When they were first studied in 1987, the remains of Ictonyx harrisoni were mistaken for those of Propoecilogale bolti and attributed to that species. Based on the structure of its teeth, it was later determined that the closest living relative of I. harrisoni is the striped polecat, and the two species are placed together in the genus Ictonyx. This genus is assigned to the subfamily Ictonychinae (which it lends its name to) within the family Mustelidae. Members of Ictonychinae can be split into two tribes, namely Ictonychini and Lyncodontini, with Ictonyx being a member of the former tribe. Propoecilogale also belongs to the Ictonychini, making it a relative of Ictonyx. However, it is believed to be even more closely related to the African striped weasel of the genus Poecilogale, and may even be the direct ancestor of this modern animal. A 2024 study suggests that the two tribes diverged from each other during the Late Miocene epoch in Asia, and the Ictonychini would have spread into Africa soon afterwards.

==Paleoenvironment==
All known fossils of Ictonyx harrisoni originate from Laetoli, Tanzania. Specifically, the remains of two individuals have been discovered in the Upper Laetolil Beds, which the use of argon-argon dating has shown were deposited between 3.85 and 3.63 million years ago during the Zanclean stage of the Early Pliocene epoch. The environment of the Upper Laetolil Beds during this time is believed to have been dominated by a mosaic of grassland, shrubland and open woodland habitats, and was mostly stable, although drier and more open habitats started to become more dominant towards the end of this stretch of time. This is supported by the fossil assemblage of the beds, which is largely made up of animals preferring open habitat such as bovids of the Alcelaphini and Neotragini tribes, rodents of the genera Pedetes, Saccostomus and Heterocephalus, grassland birds like francolins and guineafowl, and brood balls of dung beetles. The presence of woodland is evidenced by fossils of forest gastropods and tree-climbing monkeys of the genera Rhinocolobus and Cercopithecoides.

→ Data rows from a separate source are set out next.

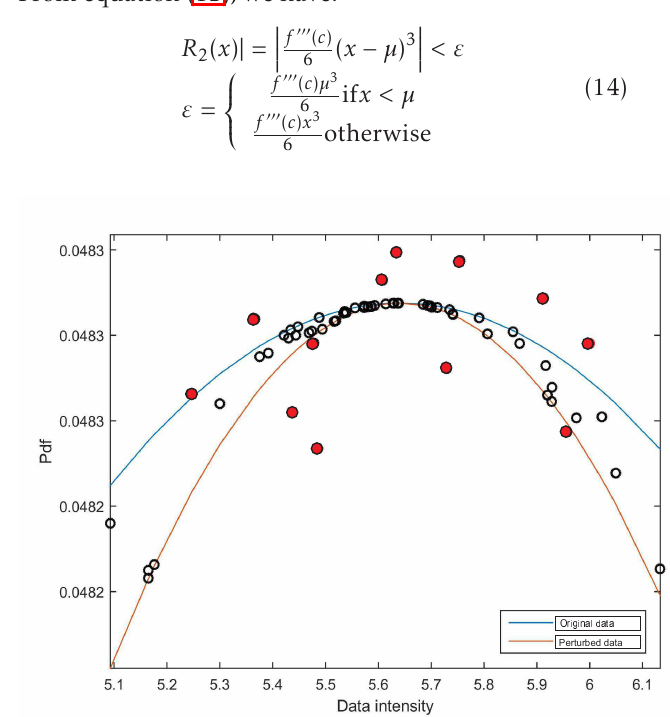
Figure 6. Watermark vulnerable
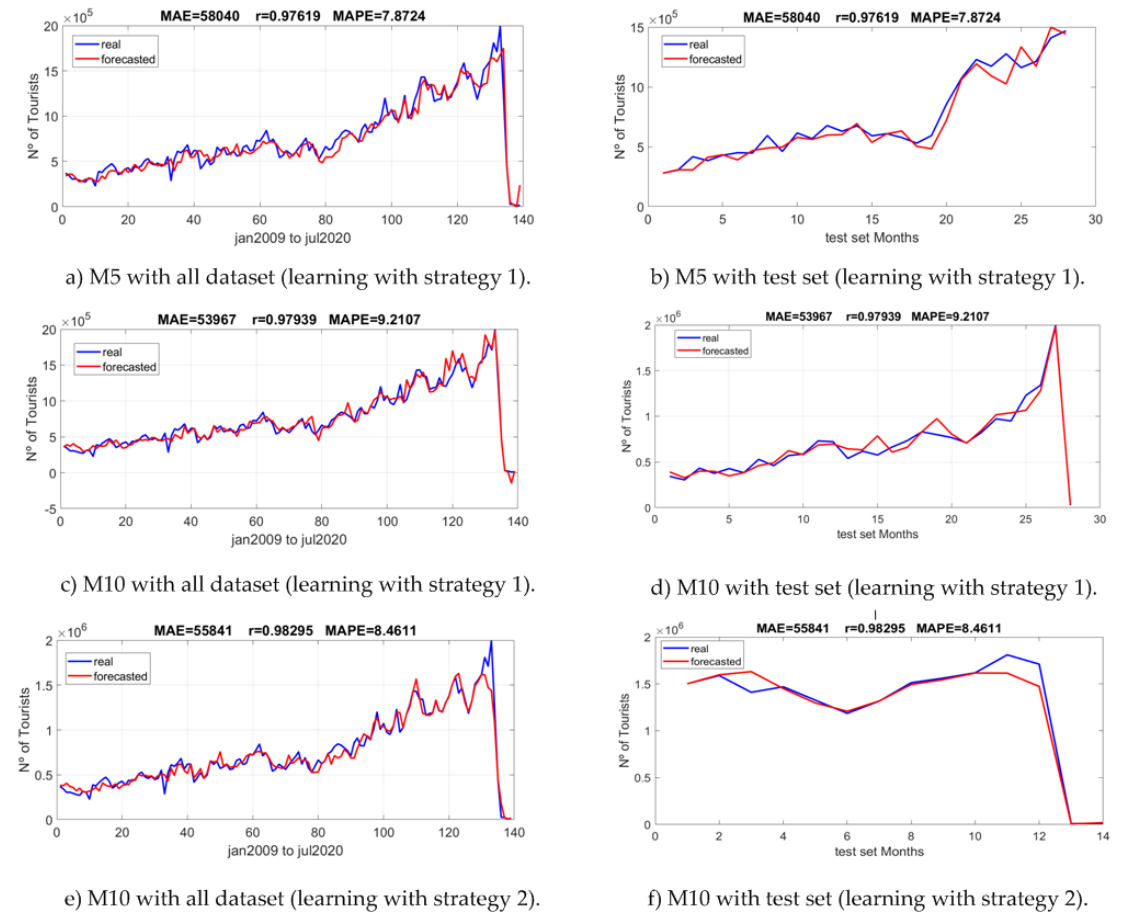
Figure 8. The real and predicted values of the monthly number of international tourists. Source: Authors’ elaboration.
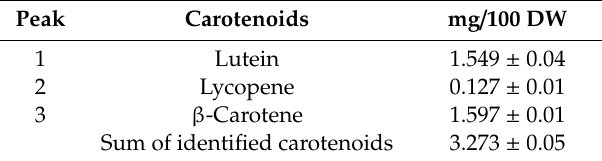
Table 2. Individual carotenoids content of TBE expressed in mg / 100 DW ( β -carotene equivalent). Peak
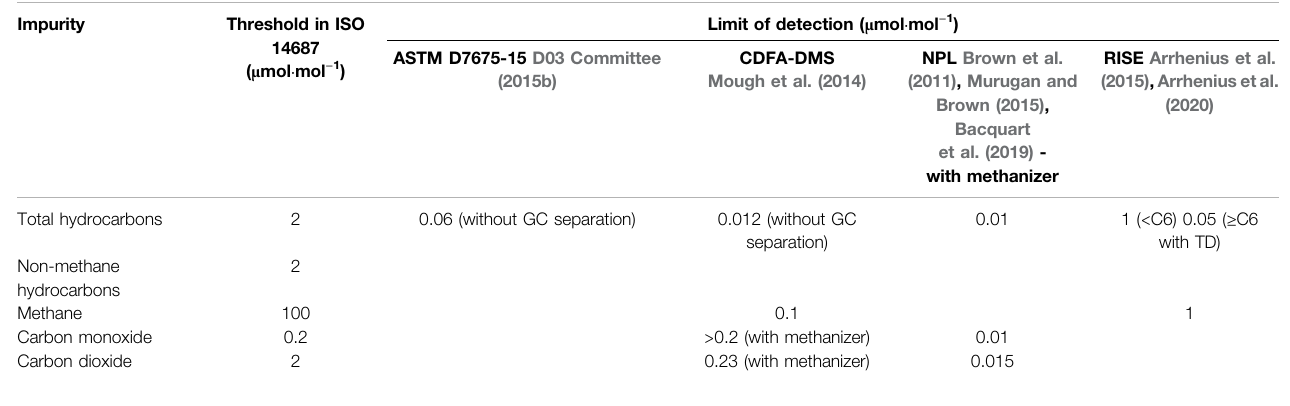
TABLE 5 | Detection limit per impurity with GC-FID for ASTM D7675-15, CDFA-DMS, NPL and RISE.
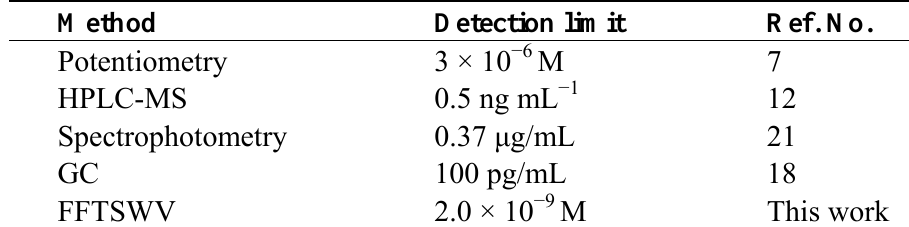
Table 2. Application of the proposed method to the determination of diclofenac in spiked humane plasma and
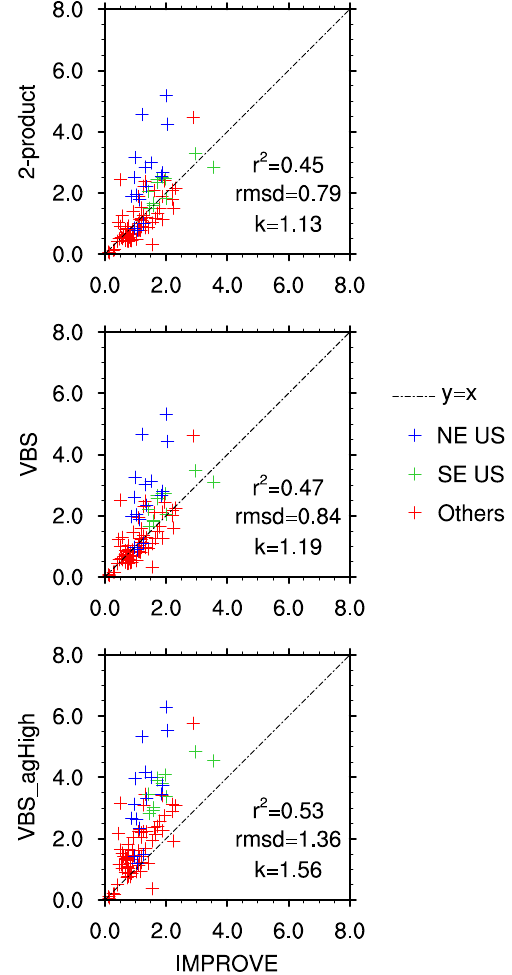
Figure 3. Comparison of averaged annual mean surface OC con- centrations (µg[C]m − 3 ) between IMPROVE measurements and the three simulations: 2-product, VBS and VBS_agHigh. Different col- ors indicate sites in different regions. In each subplot, the dashed line is the 1:1 line. The coefficients of determination ( r 2 ) , root- mean-square difference (rmsd) and the model-to-observation slope ( k ) are included.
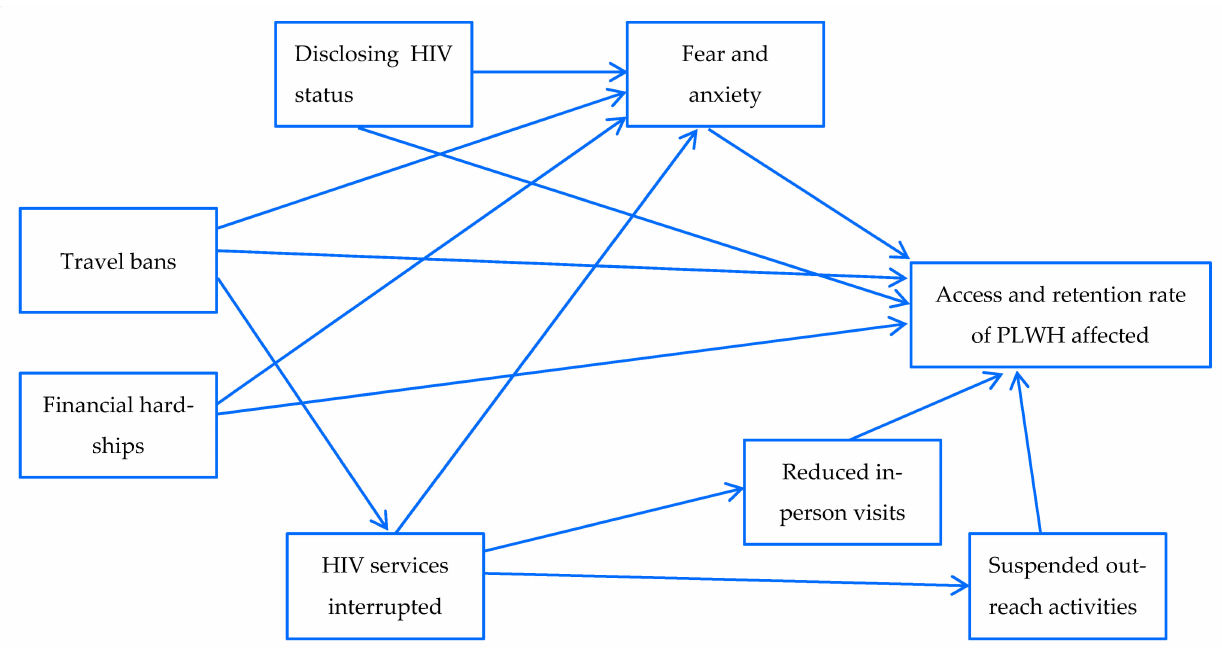
Figure 1. Diagram showing barriers to comprehensive HIV care during the COVID-19 pandemic among the PLWH interviewees, Cambodia CE research project (n = 69), Cambodia,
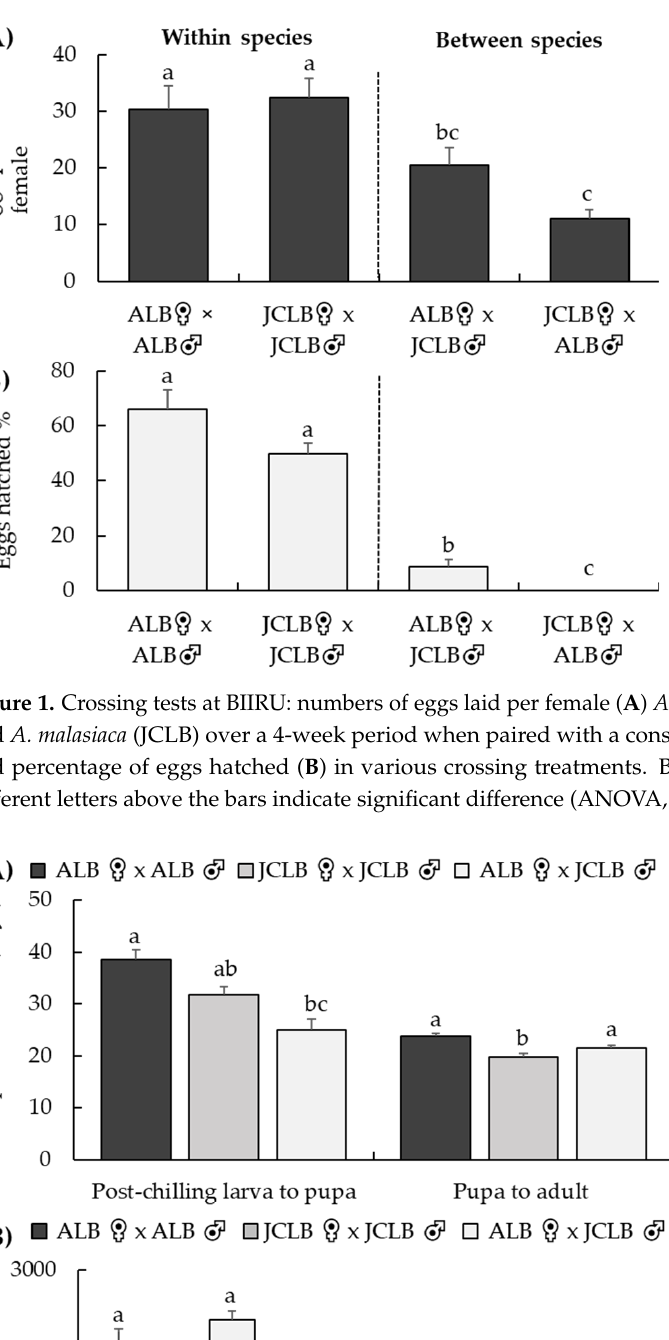
Figure 3. Adult female ( A ) and male ( B ) Anoplophora glabripennis (ALB), female ( C ) and male ( D ) A. chinensis (CLB), female ( E ) and male ( F ) A. malasiaca (JCLB), and female ( G ) and male ( H ) hybrids of ALB and JCLB. Arrows point to the smooth (ALB) or grainy (CLB, JCLB or the hybrid) surface of the basal portion of the elytra (a) or the presence of two white spots on the pronotum in JCLB or the hybrid (b).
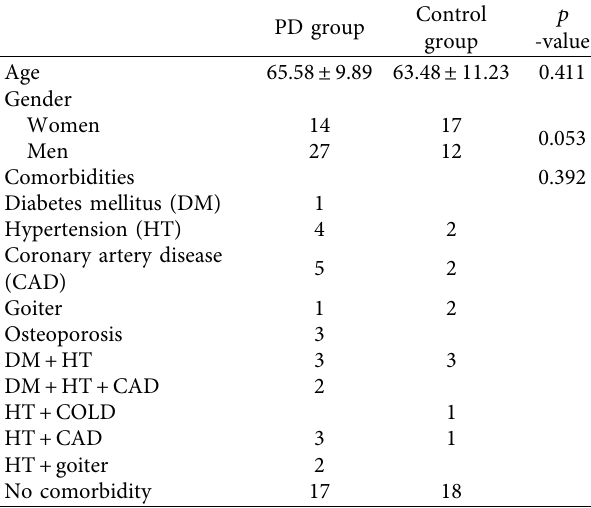
Table 1: Demographic and clinical characteristics of the PD and the control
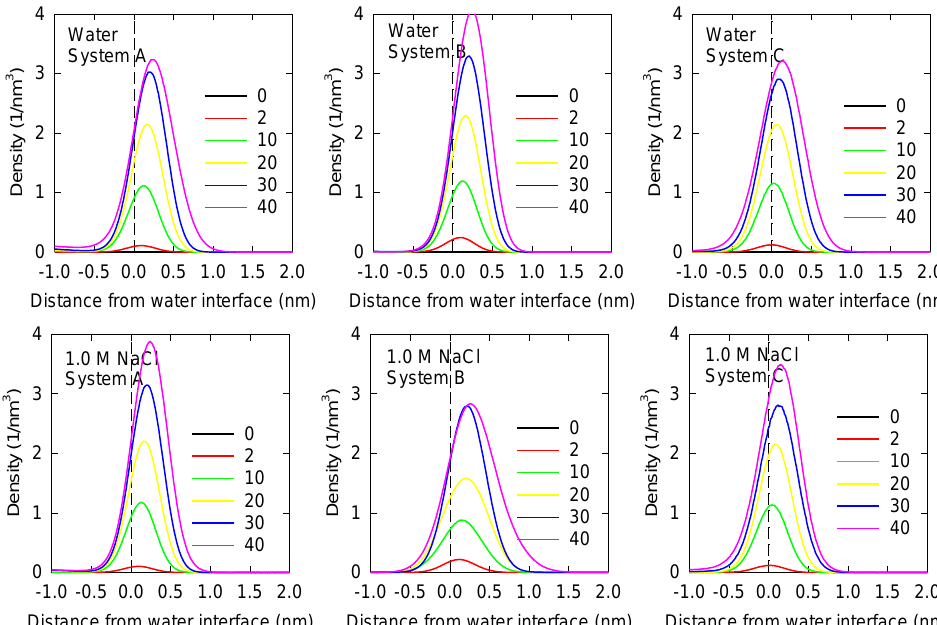
Figure 2. Axial density profiles of MIBC molecules in the vicinity of water liquid–vapor interfaces as a function of the concentration number of MIBC molecules (from 0 to 40) for water and 1.0 M NaCl solution for the three systems of interest (Table 2). Negative distances correspond to the liquid phase.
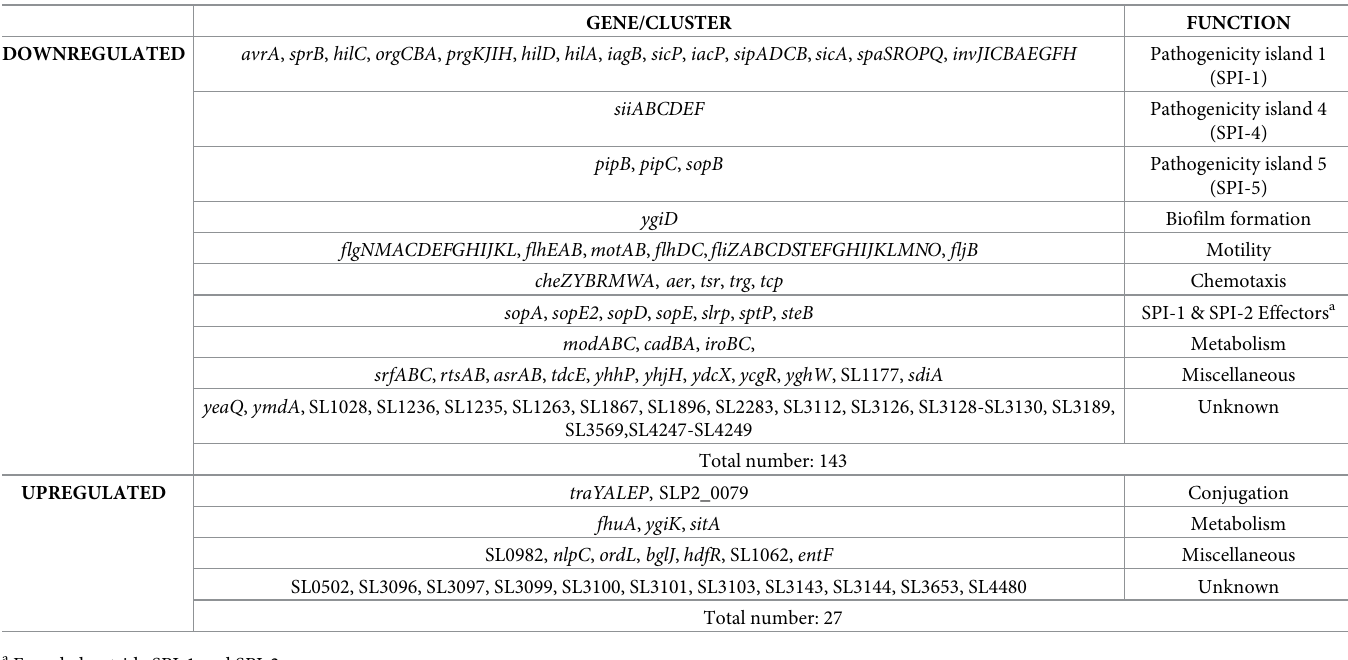
Table 1. Genes regulated by StdE and/or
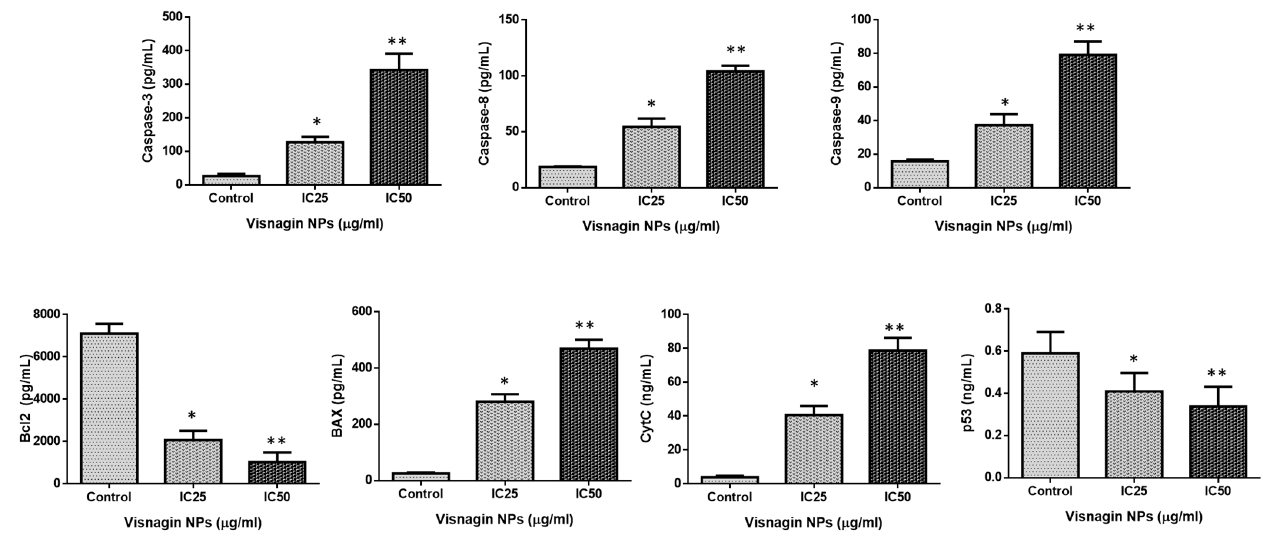
Figure 10. Albumin visnagin NPs inhibit cell proliferation in MDA-MB-468 cells (b) and promote apoptosis. Activities of caspase-3, 8, 9, Bax, Bcl-2, CytC, and P53 in both cells were determined using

Unlike many other Pliocene-aged fossil sites in East Africa, the absence of fossils of aquatic animals (such as crocodiles, hippopotamuses, fish or turtles) at Laetoli suggests it represents a drier environment with no large permanent bodies of water, although ephemeral rivers and ponds would have been present during the rainy season, and perennial springs would have been an important water source for animals during the dry season. The fact that most of the sediments of the Upper Laetolil Beds are volcanic tuffs suggests that ash falls would have occurred regularly at Laetoli, with the (currently extinct) Sadiman volcano being the likely source of the ash.